Wie das Unsagbare zunehmend zur Normalität wird
In der politischen Landschaft sind seit Jahren besorgniserregende Trends im Aufstieg der extremen Rechten und des Rechtspopulismus erkennbar. Dies spiegelt sich in wachsendem Einfluss solcher Parteien, nicht nur in Deutschland, sondern auch global, wider. Dieser Aufstieg führt zu einer Verschiebung des öffentlichen Diskurses nach rechts und zur Normalisierung menschenfeindlicher und rassistischer Ideen. Verschiedene Faktoren begünstigen diese Entwicklung, darunter sozioökonomische Krisen, völkische Ideologien, Strategien von Medienhäusern und die Unterstützung durch konservative Parteien, die nicht selten aufgrund der Angst, unbedeutend zu werden, extremere Positionen übernehmen. Expert*innen warnen vor einem zunehmenden Nationalismus, illiberaler Demokratie und autoritären Tendenzen. Rechtsnationalist*innen nutzen dabei Gegensätze und nationalistische Feindbilder, um Ausgrenzung gegen Minderheiten zu fördern. Dies kann zu einem autoritären Nationalismus führen, der die vorhandene Kultur und demokratische Institutionen untergräbt. Zentral ist dabei ein nationaler Volksbegriff, der eine klare Dichotomie zwischen „Wir“ und den „Anderen“ schafft, wobei erstere als das Gute und Wertvolle und Letztere als Bedrohung imaginiert werden. Feindseligkeiten, Repressionen, autoritäre Maßnahmen und Verschärfungen sind die Folge, unter denen dann oftmals im weiteren Verlauf sogar die Mehrheitsgesellschaft zu leiden hat.

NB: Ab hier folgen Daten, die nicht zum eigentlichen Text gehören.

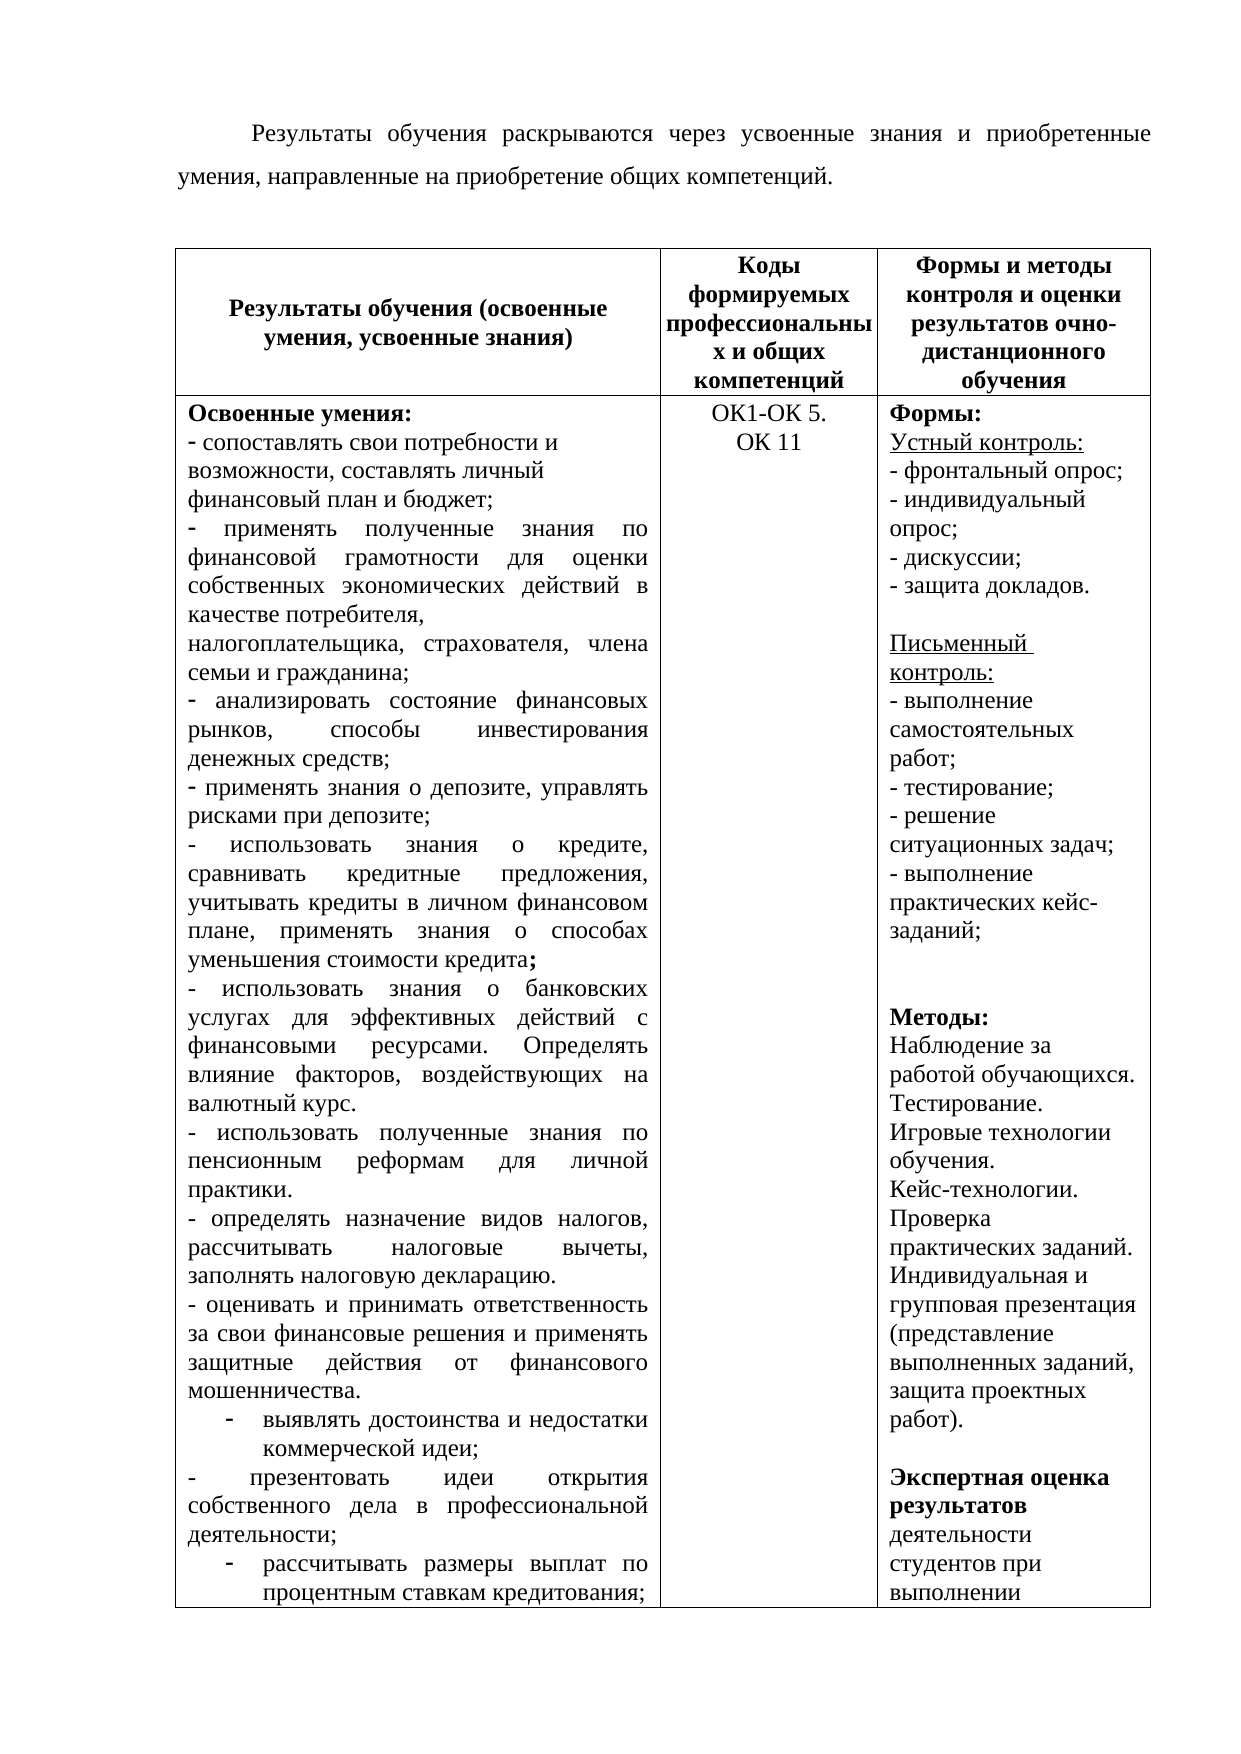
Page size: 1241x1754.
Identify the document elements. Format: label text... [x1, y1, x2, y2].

table_header Коды формируемых профессиональных и общих компетенций [661, 249, 877, 395]
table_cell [176, 396, 660, 1607]
table_header Результаты обучения (освоенные умения, усвоенные знания) [176, 249, 660, 395]
text Результаты обучения раскрываются через усвоенные знания и приобретенные умения, направленные на приобретение общих компетенций. [177, 118, 1152, 190]
table_header Формы и методы контроля и оценки результатов очно-дистанционного обучения [878, 249, 1150, 395]
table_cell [878, 396, 1150, 1607]
table_cell ОК1-ОК 5. ОК 11 [661, 396, 877, 1607]
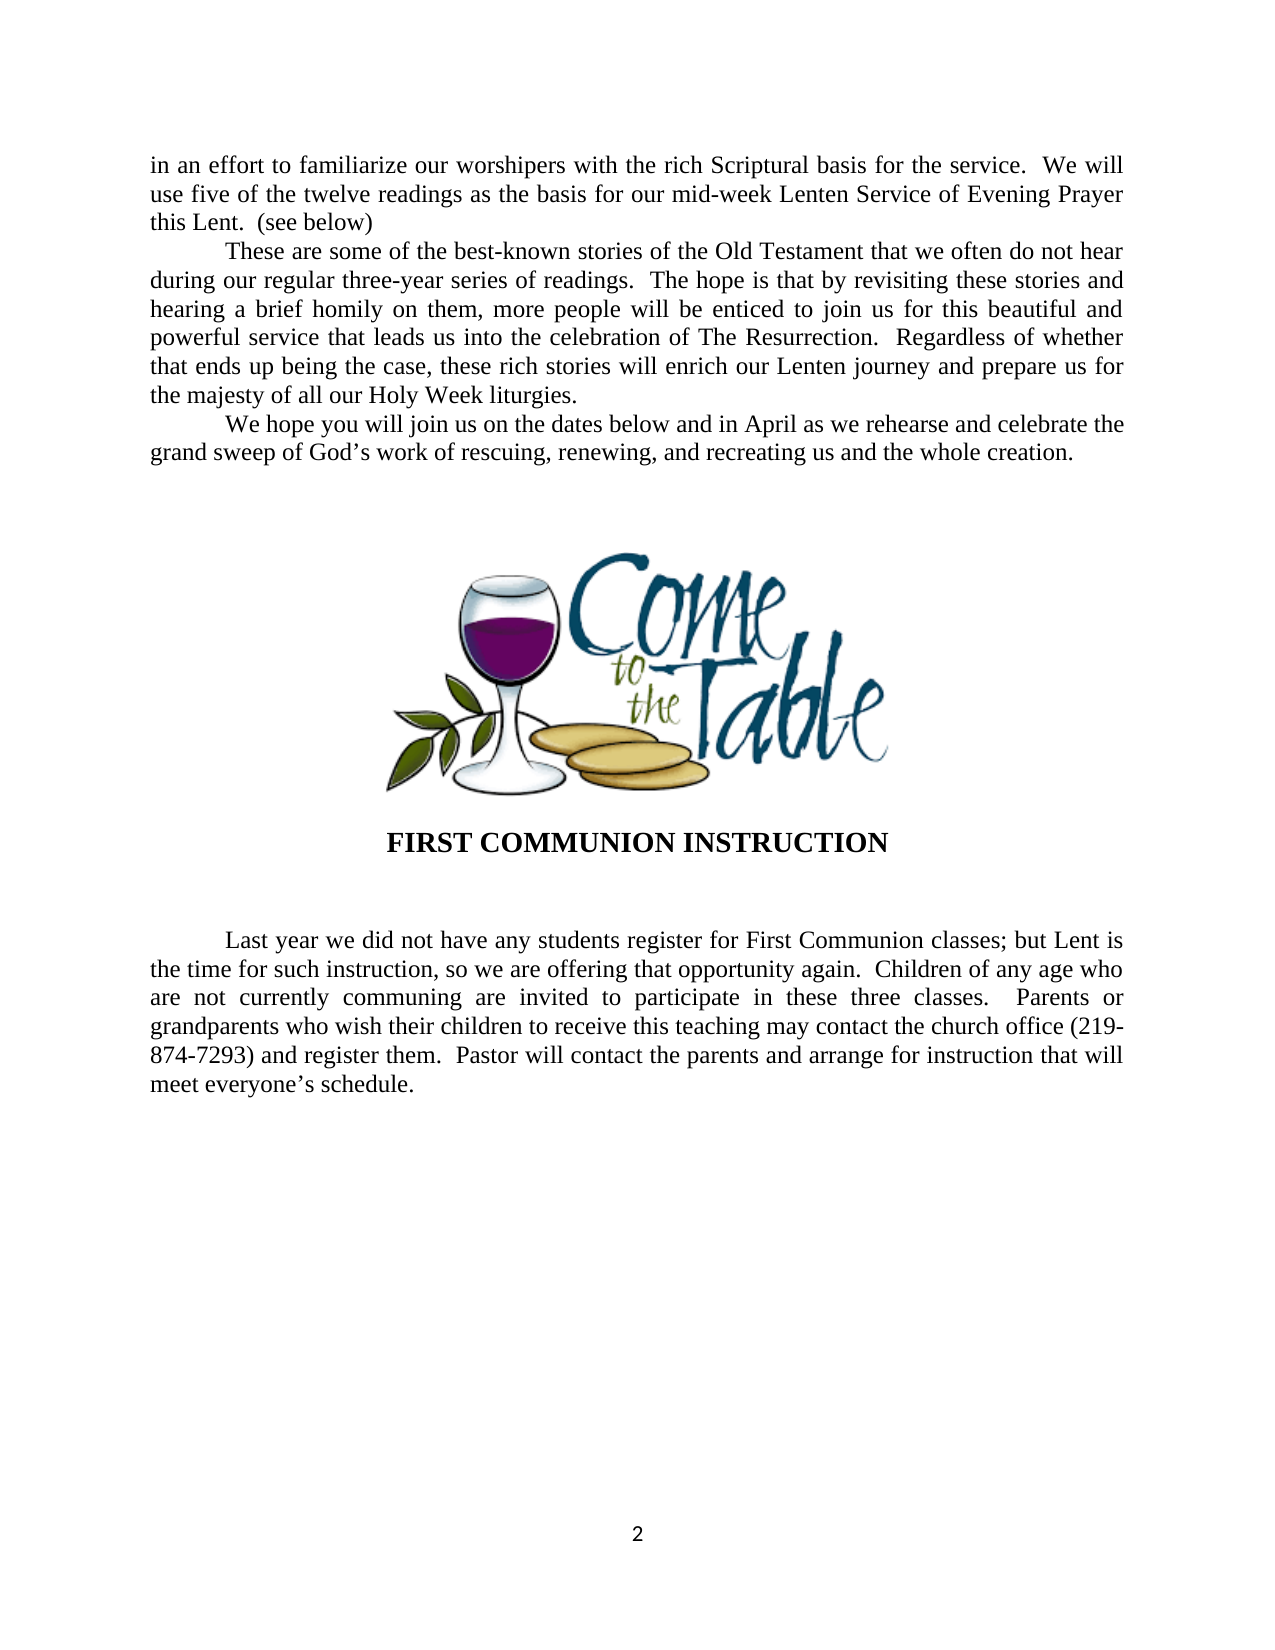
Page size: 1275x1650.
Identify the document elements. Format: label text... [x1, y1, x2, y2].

picture [385, 552, 890, 797]
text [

Lassen wir das Heute nicht zum Morgen werden
Nicht nur für engagierte Anti-faschist*innen, vielmehr für die gesamte Zivilbevölkerung gilt es, in der nächsten Zeit einen Kampf auf verschiedenen Ebenen zu führen: die Einmischung im Alltag, wie beispielsweise im Arbeitsumfeld oder Verwandtenkreis gegen rassistische Ressentiments und Verharmlosungen. Der beherzte Widerstand in der Öffentlichkeit, um sowohl Flagge gegen gruppenbezogene Menschenfeindlichkeit und Faschismus zu zeigen, als auch konkret Strukturen und Aufmärsche der extremen Rechten zu behindern. Und nicht zuletzt der Diskursverschiebung in der gesellschaftlichen und medialen Debatte entgegenzuwirken, in der zunehmend rechtsextreme und menschenfeindliche Themen enttabuisiert und normalisiert werden.
Dieser breite und entschlossene Widerstand tut Not, nicht (nur) um den Status Quo zu retten, sondern um letztlich eine Welt zu schaffen, in der alle Menschen ihren Platz in Würde, Gerechtigkeit und Freiheit finden, fernab von Diskriminierung, Ausgrenzung und den unterschiedlichsten Ausprägungen von rechter Gewalt.